== TEXTE FOURNI ==

Suède[modifier | modifier le code]

La Bourse de Stockholm, construite en 1773 par Erik Palmstedt, encore marquée par le style rocaille dans la composition générale, mais tendant clairement au néo-classicisme.

C'est en Suède que le néoclassicisme s'imprégna le plus dans l'architecture nationale. Sa première forme, dénommée style Gustavien du nom du roi Gustave III qui régna de 1771 à 1792, découle directement du style Louis XVI. Ainsi, le château-théâtre de Gripsholm construit par Erik Palmstedt en 1781 reprend les dispositions intérieures du théâtre français, les gradins en demi-cercle étant cernés de colonnes ioniques, tandis que le décor parcimonieusement doré reprend un vocabulaire classique faisant preuve d'une certaine préciosité. Erik Palmstedt s'était distingué auparavant par l'édifice abritant la Bourse de Stockholm qu'il réalisa en 1773, ainsi que par le bâtiment des douanes, construit en 1780. Gustave III, qui avait beaucoup d'influence sur ses architectes, délaissa cependant le goût français à la suite d'un voyage en Italie (visitant Rome ainsi que le golfe de Naples), où il se prit de passion pour l'architecture antique originale, qu'il voulait importer en Suède sans autre intermédiaire. C'est ainsi qu'il fit construire en 1786 l'auditorium du théâtre de Gripsholm dans un style rappelant ce qu'il avait pu admirer à Herculaneum. Pour l'édifice du jardin botanique d'Uppsala, il fit appel à un Français, Louis-Jean Desprez, qui révisa les plans originaux dus à Olof Tempelmann afin d'y inclure un portique clairement inspiré des temples de Paestum[1].

===
== DONNÉES FOURNIES ==

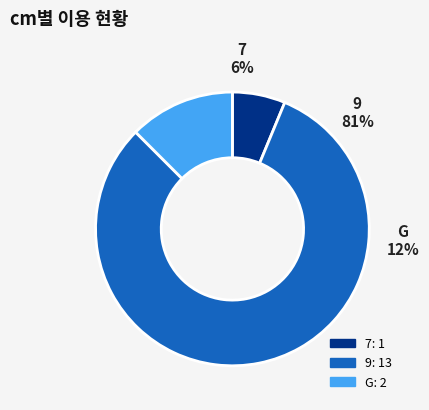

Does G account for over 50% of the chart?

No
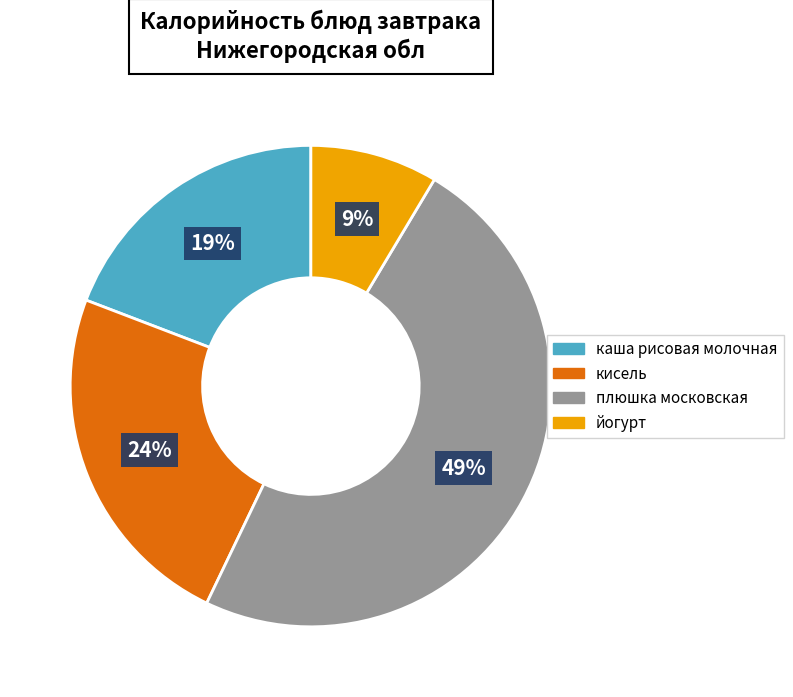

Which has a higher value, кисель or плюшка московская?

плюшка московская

===

> **CONSIGNE 1**
Quelles années sont citées dans le texte sur le néoclassicisme en Suède ?
> **CONSIGNE 2**
Poursuivez le texte sur le néoclassicisme en Suède après sa dernière phrase.
Les lignes ne jouent aucun rôle dans ce travail.

> **RÉPONSE ATTENDUE 1**
1773, 1771, 1792, 1781, 1780, 1786

> **RÉPONSE ATTENDUE 2**
Norvège[modifier | modifier le code]

Le palais royal d'Oslo, construit en 1823 par Hans Linstow.

L'architecture néoclassique ne se développe réellement en Norvège qu'après le rattachement du pays à la Suède en 1814, qui lui garantit bien plus d'autonomie. Ainsi, c'est dans ce style que Karl Johan, roi de Norvège et de Suède, fit édifier son palais royal à Oslo, achevé en 1823 sur les plans de l'architecte danois Hans Linstow. Ce palais constitue un ensemble architectural composé d'un bâtiment central flanqué de deux ailes latérales sur un plan en U. Les plans originaux de Linstow étaient bien plus audacieux, mais ils ne correspondaient pas à la l'échelle de la Norvège, pays alors peu développé. Le rez-de-chaussée du corps central est percé d'arcades en plein cintre, tandis que les étages supérieurs sont masqués par un imposant portique (aux colonnes d'ordre ionique colossal) surmonté d'un fronton majestueux. Linstow s'inspirera de dessins de Schinkel pour réaliser le décor intérieur, d'inspiration pompéienne. Le château s'intègre dans un ensemble urbain plus vaste, conçu par le même architecte, qui perça un vaste boulevard menant à la cathédrale, tandis que le château est mis en valeur par une grande place, distribuant plusieurs voies dont le boulevard principal[1].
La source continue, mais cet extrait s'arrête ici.